→ **Task description**: Pull out every line below that contains the word "entry", treating upper and lower case as different.
Provided entries Block Start
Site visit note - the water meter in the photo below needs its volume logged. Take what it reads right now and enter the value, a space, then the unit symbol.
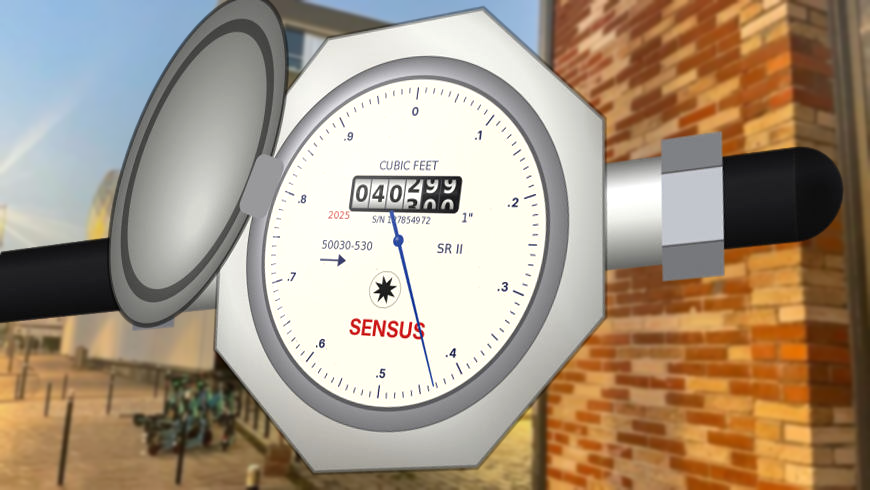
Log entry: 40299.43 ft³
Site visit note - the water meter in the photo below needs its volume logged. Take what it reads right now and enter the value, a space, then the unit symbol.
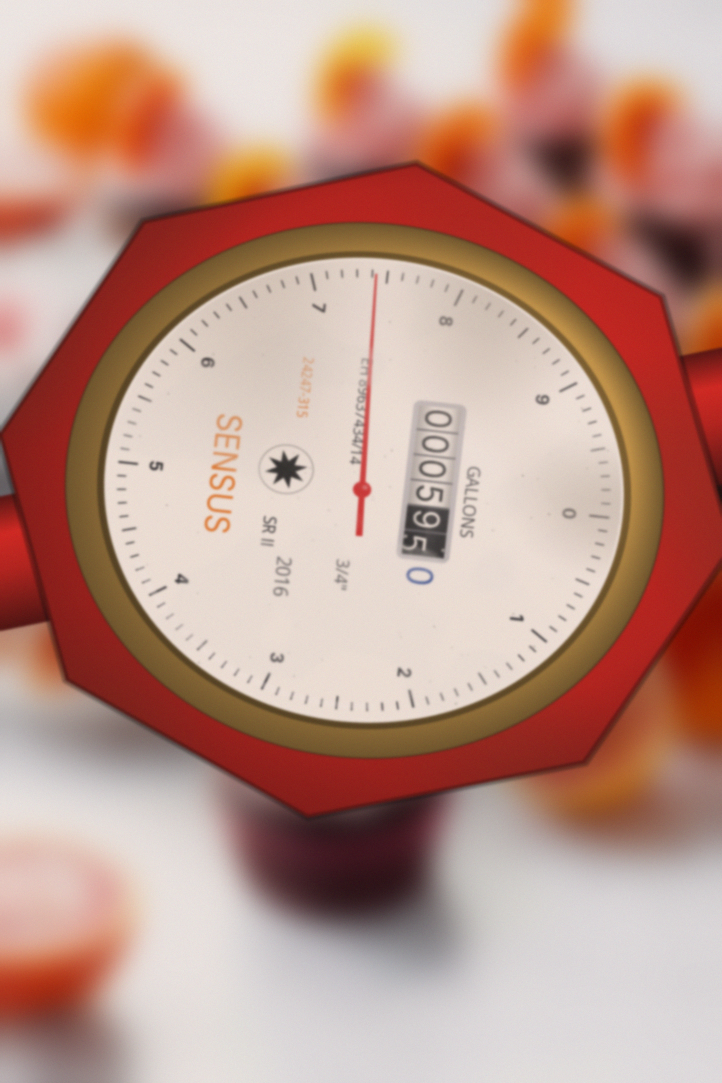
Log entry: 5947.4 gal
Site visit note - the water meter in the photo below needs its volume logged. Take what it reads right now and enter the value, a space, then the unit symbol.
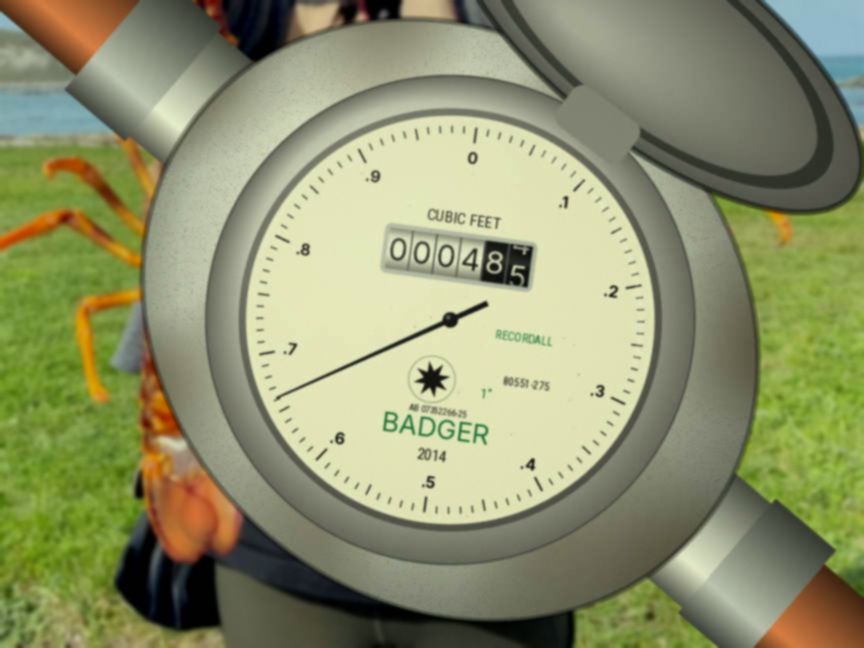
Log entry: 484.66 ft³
Provided entries Block End
Provided entries Block Start
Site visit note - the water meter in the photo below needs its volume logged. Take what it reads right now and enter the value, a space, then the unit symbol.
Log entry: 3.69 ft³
Provided entries Block End
→ **Solved problem**:
Log entry: 40299.43 ft³
Log entry: 5947.4 gal
Log entry: 484.66 ft³
Log entry: 3.69 ft³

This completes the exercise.